You can buy some Bitcoins by using an exchange. However, only a few exchanges exists and they each have their own restrictions. For example, some exchanges (like Coinbase) are not available in some countries.
There are still not many products and services that you can purchase with Bitcoins, you will need to cash out Bitcoins at some point.
This makes exchanges significant in the Bitcoin circulation.


As a regular Bitcoin user, it is unlikely that you will run a Bitcoin node to maintain secrets and create transactions. You may be using some form of an online wallet or a remote node. Some of those wallets have great security measures, so you are in good hands.
However, you won't be validating transactions — that happens in a remote node or an online wallet service.
Q: Is Bitcoin massively distributed?
( Click to answer )

As mentioned, while many are involved in the Bitcoin network, the problem is that only a few major players control it, just like with traditional currencies.

Issues of network control

Since only a few entities control the Bitcoin network, it may defeat the value of the distributed nature of Bitcoin.
Here are some potential issues:
  1. Mining pools could create incorrect transactions.
  2. Exchanges can freeze your Bitcoins or block you from using them.
  3. Wallet services can block some transactions.

Unlikely to happen

If the major mining pools starting to work together, they could create invalid transactions. (Like sending 1000 bitcoins to themselves). But wallet services and exchanges won't accept those transactions.
Then miners will not be able to cash out or redeem Bitcoins: this will affect their mining business.
It's possible to freeze or steel Bitcoins in an exchange, but then it'll affect the credibility of the exchange. Anyway, you could always keep your bitcoins inside a wallet you control. So, exchanges can't do anything about them. They could also block you from using the exchange. But there are alternatives.
If a wallet service block transactions, users may respond by using alternative services or running wallets by themselves — this will also impact the acceptability of the wallet service.
Even above mentioned issues are valid, they are unlikely to happen.

Acting together

If all stackholders can act together, they could do anything in the Bitcoin Network. They probably do that for a good cause. But if that affects users, the public will loose the trust for Bitcoin.
Then the value of the Bitcoin goes down.

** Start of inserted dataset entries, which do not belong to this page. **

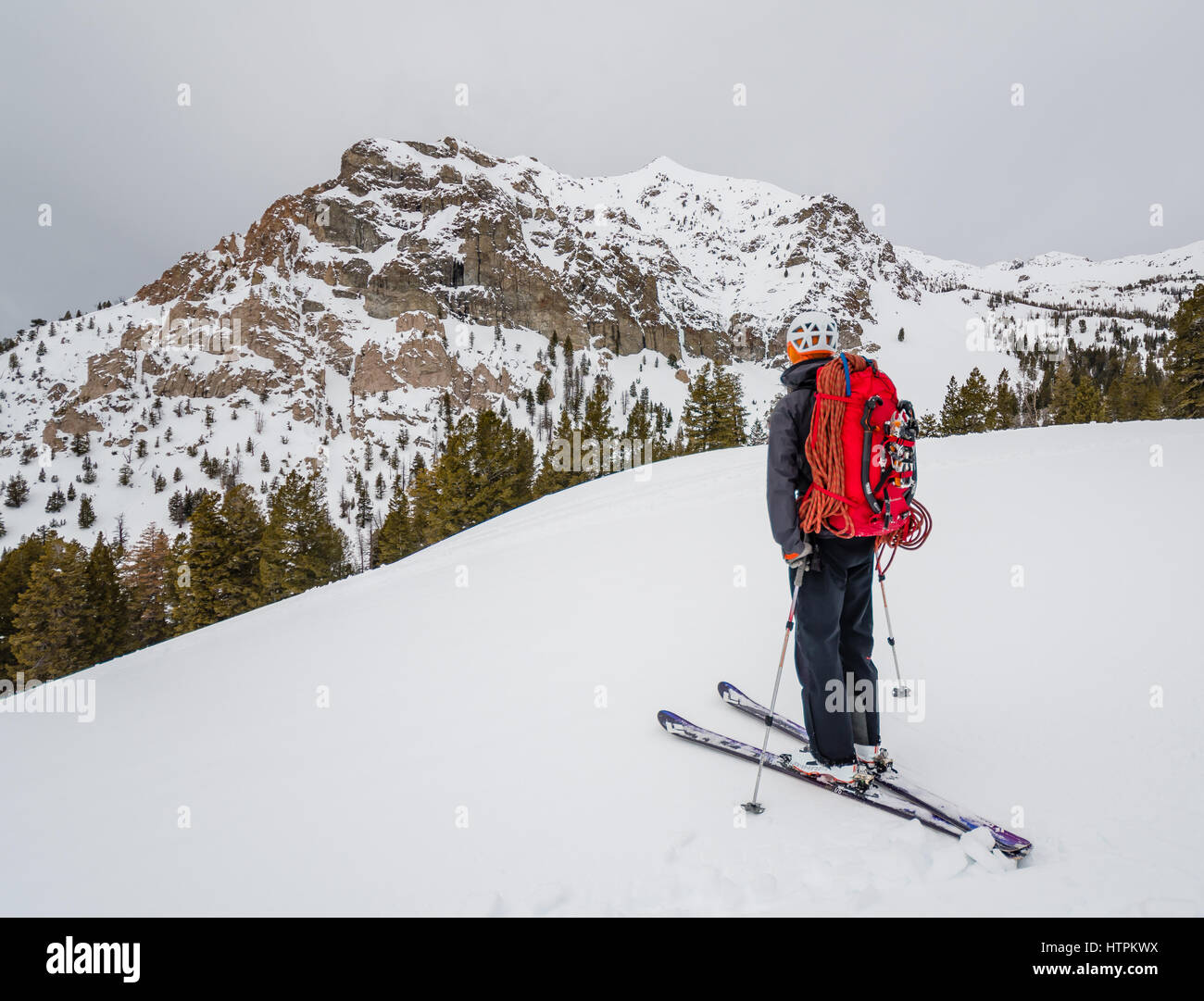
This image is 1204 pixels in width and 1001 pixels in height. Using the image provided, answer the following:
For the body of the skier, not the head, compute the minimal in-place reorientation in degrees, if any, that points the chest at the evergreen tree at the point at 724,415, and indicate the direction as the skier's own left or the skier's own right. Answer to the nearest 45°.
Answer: approximately 45° to the skier's own right

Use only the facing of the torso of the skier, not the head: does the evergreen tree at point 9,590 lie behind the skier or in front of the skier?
in front

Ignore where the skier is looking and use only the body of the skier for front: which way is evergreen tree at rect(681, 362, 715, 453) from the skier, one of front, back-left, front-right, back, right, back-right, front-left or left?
front-right

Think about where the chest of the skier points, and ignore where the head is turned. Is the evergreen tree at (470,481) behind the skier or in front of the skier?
in front

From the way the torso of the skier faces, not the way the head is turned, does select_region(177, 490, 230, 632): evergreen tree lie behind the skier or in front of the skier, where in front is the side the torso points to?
in front

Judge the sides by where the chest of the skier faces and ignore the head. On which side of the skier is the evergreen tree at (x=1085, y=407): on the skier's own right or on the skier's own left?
on the skier's own right

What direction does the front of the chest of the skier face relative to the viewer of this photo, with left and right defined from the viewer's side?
facing away from the viewer and to the left of the viewer

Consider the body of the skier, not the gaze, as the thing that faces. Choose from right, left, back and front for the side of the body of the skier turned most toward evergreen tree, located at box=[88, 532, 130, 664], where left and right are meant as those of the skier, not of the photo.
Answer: front
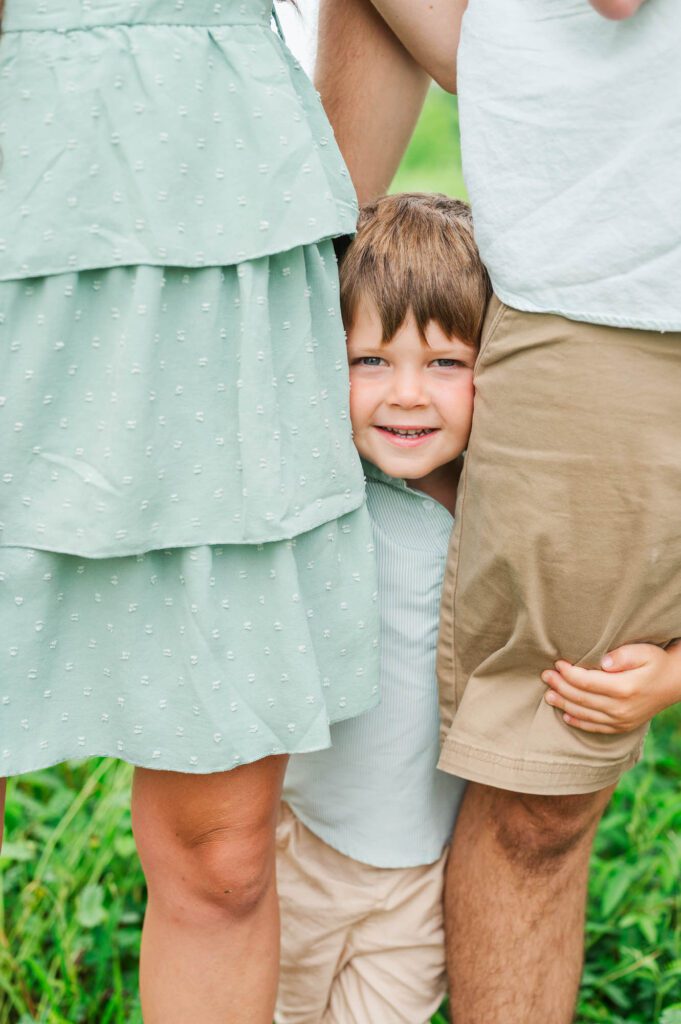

Then the profits of these stakeholders goes down as well.
So it's safe to assume, that's something they don't want to happen.

August 1st, 2017

If you follow the news, you may have heard that a huge change is coming to the Bitcoin network on August 1st, 2017: it is a software change generally known as SegWit. It will fix bugs in the Bitcoin network while making it possible to scale Bitcoins in the future.
Currently, we can only do less than five Bitcoin transactions per second; that is very slow for a global payment system.
The SegWit depends on the consensus of the Bitcoin community: the majority of Bitcoin stakeholders need to use the updated software by August 1st to activate it.
Due to some politics surrounding SegWit, different parties wanting to accomplish different things with this software change. After the announcement of the August 1st deadline, the general public was not sure what was going to happen — this led to a sudden drop in the value of the Bitcoin.
After miners began to show an interest in adopting SegWit, Bitcoin price recovered.
This is the above mentioned price drop.
Q: Can end users (who do transactions) control or influence the Bitcoin network?
( Click to answer )


Bitcoin is not a massively distributed currency. Only a few entities possess control of the Bitcoin network, but none of them are working together to regulate the network (which can be seen as a good thing).
However, if these entities start to collaborate and control the network, Bitcoin will be like other traditional currencies or worse. The benefits of using Bitcoins will be lost and that could be the end of the Bitcoin.